▶ _REQUIRED ACTION_
Retype the records below exactly. Leave nothing out.

[Collection entries]
^^^^^^^^^^^^^^^^
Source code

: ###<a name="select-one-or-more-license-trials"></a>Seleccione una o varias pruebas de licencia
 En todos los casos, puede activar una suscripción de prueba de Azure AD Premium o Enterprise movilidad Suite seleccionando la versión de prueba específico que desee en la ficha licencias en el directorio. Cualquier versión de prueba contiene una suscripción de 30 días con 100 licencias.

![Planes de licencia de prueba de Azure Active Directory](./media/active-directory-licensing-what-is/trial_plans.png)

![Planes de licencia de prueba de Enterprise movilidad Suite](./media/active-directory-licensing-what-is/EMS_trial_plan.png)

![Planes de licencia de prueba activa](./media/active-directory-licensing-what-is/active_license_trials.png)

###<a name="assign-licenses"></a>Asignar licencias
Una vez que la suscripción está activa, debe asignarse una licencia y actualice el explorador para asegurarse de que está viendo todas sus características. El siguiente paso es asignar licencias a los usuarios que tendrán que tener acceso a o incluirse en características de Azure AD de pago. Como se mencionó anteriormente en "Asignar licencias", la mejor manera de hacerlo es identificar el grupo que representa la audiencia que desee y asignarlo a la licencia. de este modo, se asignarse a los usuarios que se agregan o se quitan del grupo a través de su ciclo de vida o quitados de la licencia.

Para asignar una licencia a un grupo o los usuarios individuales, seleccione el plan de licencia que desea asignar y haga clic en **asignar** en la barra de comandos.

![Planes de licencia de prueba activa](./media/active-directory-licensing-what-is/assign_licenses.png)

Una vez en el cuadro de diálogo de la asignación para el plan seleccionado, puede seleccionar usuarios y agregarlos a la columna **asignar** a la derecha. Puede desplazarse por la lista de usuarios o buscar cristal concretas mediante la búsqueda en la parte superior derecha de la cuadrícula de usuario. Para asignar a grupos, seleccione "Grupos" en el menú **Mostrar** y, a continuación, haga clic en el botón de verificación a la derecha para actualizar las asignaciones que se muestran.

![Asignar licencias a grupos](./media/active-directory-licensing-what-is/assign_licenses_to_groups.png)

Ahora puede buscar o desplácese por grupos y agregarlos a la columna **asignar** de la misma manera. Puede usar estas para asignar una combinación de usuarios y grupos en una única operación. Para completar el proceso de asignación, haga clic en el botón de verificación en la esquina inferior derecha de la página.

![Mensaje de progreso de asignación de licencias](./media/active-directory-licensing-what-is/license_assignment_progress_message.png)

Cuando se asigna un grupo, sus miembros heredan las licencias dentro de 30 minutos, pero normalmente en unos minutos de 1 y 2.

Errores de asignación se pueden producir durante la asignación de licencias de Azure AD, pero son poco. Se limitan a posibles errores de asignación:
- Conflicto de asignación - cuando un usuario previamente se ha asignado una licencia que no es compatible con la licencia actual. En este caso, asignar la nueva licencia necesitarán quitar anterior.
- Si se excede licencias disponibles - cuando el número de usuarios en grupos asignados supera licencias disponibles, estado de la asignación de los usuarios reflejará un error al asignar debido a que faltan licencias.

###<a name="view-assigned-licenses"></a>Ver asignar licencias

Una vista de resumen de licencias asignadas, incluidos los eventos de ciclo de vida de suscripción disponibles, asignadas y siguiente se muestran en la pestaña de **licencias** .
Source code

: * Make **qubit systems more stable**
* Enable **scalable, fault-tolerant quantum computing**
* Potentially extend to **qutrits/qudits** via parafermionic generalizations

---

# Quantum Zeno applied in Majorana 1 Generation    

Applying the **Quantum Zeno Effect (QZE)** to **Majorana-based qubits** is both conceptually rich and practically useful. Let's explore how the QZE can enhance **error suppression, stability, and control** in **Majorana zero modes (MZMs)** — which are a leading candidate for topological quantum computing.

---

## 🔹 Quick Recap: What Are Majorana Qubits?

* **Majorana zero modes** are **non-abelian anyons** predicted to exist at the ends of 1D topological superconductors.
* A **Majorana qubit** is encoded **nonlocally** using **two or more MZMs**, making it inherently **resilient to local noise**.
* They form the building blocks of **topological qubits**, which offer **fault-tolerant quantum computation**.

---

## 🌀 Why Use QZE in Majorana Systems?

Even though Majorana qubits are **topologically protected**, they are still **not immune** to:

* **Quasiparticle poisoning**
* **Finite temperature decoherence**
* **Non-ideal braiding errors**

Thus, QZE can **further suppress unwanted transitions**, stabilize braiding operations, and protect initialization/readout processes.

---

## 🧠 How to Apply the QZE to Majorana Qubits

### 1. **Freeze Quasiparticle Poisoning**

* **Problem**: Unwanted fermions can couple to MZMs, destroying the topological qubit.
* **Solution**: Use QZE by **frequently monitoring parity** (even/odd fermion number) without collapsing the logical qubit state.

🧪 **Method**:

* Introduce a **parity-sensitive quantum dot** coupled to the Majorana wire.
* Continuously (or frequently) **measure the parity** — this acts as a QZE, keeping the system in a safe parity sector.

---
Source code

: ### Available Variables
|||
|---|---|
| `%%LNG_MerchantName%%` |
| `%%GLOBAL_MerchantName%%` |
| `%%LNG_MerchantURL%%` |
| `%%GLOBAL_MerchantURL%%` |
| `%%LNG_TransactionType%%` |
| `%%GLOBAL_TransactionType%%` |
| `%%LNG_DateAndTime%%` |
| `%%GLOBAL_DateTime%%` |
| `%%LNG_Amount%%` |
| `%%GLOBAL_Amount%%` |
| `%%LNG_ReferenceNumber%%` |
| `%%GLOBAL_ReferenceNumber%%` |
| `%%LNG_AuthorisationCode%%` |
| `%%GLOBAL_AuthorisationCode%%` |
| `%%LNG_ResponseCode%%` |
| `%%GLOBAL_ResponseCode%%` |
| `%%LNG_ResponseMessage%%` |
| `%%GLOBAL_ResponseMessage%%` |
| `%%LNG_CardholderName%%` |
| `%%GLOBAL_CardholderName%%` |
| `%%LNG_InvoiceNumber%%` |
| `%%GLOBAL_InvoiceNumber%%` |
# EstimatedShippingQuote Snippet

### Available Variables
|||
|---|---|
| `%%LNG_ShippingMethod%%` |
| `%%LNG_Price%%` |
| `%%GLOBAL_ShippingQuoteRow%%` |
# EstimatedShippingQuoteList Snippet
^^^^^^^^^^^^^^^^
▶ _OUTPUT BELOW_
Source code

: ###<a name="select-one-or-more-license-trials"></a>Seleccione una o varias pruebas de licencia
 En todos los casos, puede activar una suscripción de prueba de Azure AD Premium o Enterprise movilidad Suite seleccionando la versión de prueba específico que desee en la ficha licencias en el directorio. Cualquier versión de prueba contiene una suscripción de 30 días con 100 licencias.

![Planes de licencia de prueba de Azure Active Directory](./media/active-directory-licensing-what-is/trial_plans.png)

![Planes de licencia de prueba de Enterprise movilidad Suite](./media/active-directory-licensing-what-is/EMS_trial_plan.png)

![Planes de licencia de prueba activa](./media/active-directory-licensing-what-is/active_license_trials.png)

###<a name="assign-licenses"></a>Asignar licencias
Una vez que la suscripción está activa, debe asignarse una licencia y actualice el explorador para asegurarse de que está viendo todas sus características. El siguiente paso es asignar licencias a los usuarios que tendrán que tener acceso a o incluirse en características de Azure AD de pago. Como se mencionó anteriormente en "Asignar licencias", la mejor manera de hacerlo es identificar el grupo que representa la audiencia que desee y asignarlo a la licencia. de este modo, se asignarse a los usuarios que se agregan o se quitan del grupo a través de su ciclo de vida o quitados de la licencia.

Para asignar una licencia a un grupo o los usuarios individuales, seleccione el plan de licencia que desea asignar y haga clic en **asignar** en la barra de comandos.

![Planes de licencia de prueba activa](./media/active-directory-licensing-what-is/assign_licenses.png)

Una vez en el cuadro de diálogo de la asignación para el plan seleccionado, puede seleccionar usuarios y agregarlos a la columna **asignar** a la derecha. Puede desplazarse por la lista de usuarios o buscar cristal concretas mediante la búsqueda en la parte superior derecha de la cuadrícula de usuario. Para asignar a grupos, seleccione "Grupos" en el menú **Mostrar** y, a continuación, haga clic en el botón de verificación a la derecha para actualizar las asignaciones que se muestran.

![Asignar licencias a grupos](./media/active-directory-licensing-what-is/assign_licenses_to_groups.png)

Ahora puede buscar o desplácese por grupos y agregarlos a la columna **asignar** de la misma manera. Puede usar estas para asignar una combinación de usuarios y grupos en una única operación. Para completar el proceso de asignación, haga clic en el botón de verificación en la esquina inferior derecha de la página.

![Mensaje de progreso de asignación de licencias](./media/active-directory-licensing-what-is/license_assignment_progress_message.png)

Cuando se asigna un grupo, sus miembros heredan las licencias dentro de 30 minutos, pero normalmente en unos minutos de 1 y 2.

Errores de asignación se pueden producir durante la asignación de licencias de Azure AD, pero son poco. Se limitan a posibles errores de asignación:
- Conflicto de asignación - cuando un usuario previamente se ha asignado una licencia que no es compatible con la licencia actual. En este caso, asignar la nueva licencia necesitarán quitar anterior.
- Si se excede licencias disponibles - cuando el número de usuarios en grupos asignados supera licencias disponibles, estado de la asignación de los usuarios reflejará un error al asignar debido a que faltan licencias.

###<a name="view-assigned-licenses"></a>Ver asignar licencias

Una vista de resumen de licencias asignadas, incluidos los eventos de ciclo de vida de suscripción disponibles, asignadas y siguiente se muestran en la pestaña de **licencias** .
Source code

: * Make **qubit systems more stable**
* Enable **scalable, fault-tolerant quantum computing**
* Potentially extend to **qutrits/qudits** via parafermionic generalizations

---

# Quantum Zeno applied in Majorana 1 Generation    

Applying the **Quantum Zeno Effect (QZE)** to **Majorana-based qubits** is both conceptually rich and practically useful. Let's explore how the QZE can enhance **error suppression, stability, and control** in **Majorana zero modes (MZMs)** — which are a leading candidate for topological quantum computing.

---

## 🔹 Quick Recap: What Are Majorana Qubits?

* **Majorana zero modes** are **non-abelian anyons** predicted to exist at the ends of 1D topological superconductors.
* A **Majorana qubit** is encoded **nonlocally** using **two or more MZMs**, making it inherently **resilient to local noise**.
* They form the building blocks of **topological qubits**, which offer **fault-tolerant quantum computation**.

---

## 🌀 Why Use QZE in Majorana Systems?

Even though Majorana qubits are **topologically protected**, they are still **not immune** to:

* **Quasiparticle poisoning**
* **Finite temperature decoherence**
* **Non-ideal braiding errors**

Thus, QZE can **further suppress unwanted transitions**, stabilize braiding operations, and protect initialization/readout processes.

---

## 🧠 How to Apply the QZE to Majorana Qubits

### 1. **Freeze Quasiparticle Poisoning**

* **Problem**: Unwanted fermions can couple to MZMs, destroying the topological qubit.
* **Solution**: Use QZE by **frequently monitoring parity** (even/odd fermion number) without collapsing the logical qubit state.

🧪 **Method**:

* Introduce a **parity-sensitive quantum dot** coupled to the Majorana wire.
* Continuously (or frequently) **measure the parity** — this acts as a QZE, keeping the system in a safe parity sector.

---
Source code

: ### Available Variables
|||
|---|---|
| `%%LNG_MerchantName%%` |
| `%%GLOBAL_MerchantName%%` |
| `%%LNG_MerchantURL%%` |
| `%%GLOBAL_MerchantURL%%` |
| `%%LNG_TransactionType%%` |
| `%%GLOBAL_TransactionType%%` |
| `%%LNG_DateAndTime%%` |
| `%%GLOBAL_DateTime%%` |
| `%%LNG_Amount%%` |
| `%%GLOBAL_Amount%%` |
| `%%LNG_ReferenceNumber%%` |
| `%%GLOBAL_ReferenceNumber%%` |
| `%%LNG_AuthorisationCode%%` |
| `%%GLOBAL_AuthorisationCode%%` |
| `%%LNG_ResponseCode%%` |
| `%%GLOBAL_ResponseCode%%` |
| `%%LNG_ResponseMessage%%` |
| `%%GLOBAL_ResponseMessage%%` |
| `%%LNG_CardholderName%%` |
| `%%GLOBAL_CardholderName%%` |
| `%%LNG_InvoiceNumber%%` |
| `%%GLOBAL_InvoiceNumber%%` |
# EstimatedShippingQuote Snippet

### Available Variables
|||
|---|---|
| `%%LNG_ShippingMethod%%` |
| `%%LNG_Price%%` |
| `%%GLOBAL_ShippingQuoteRow%%` |
# EstimatedShippingQuoteList Snippet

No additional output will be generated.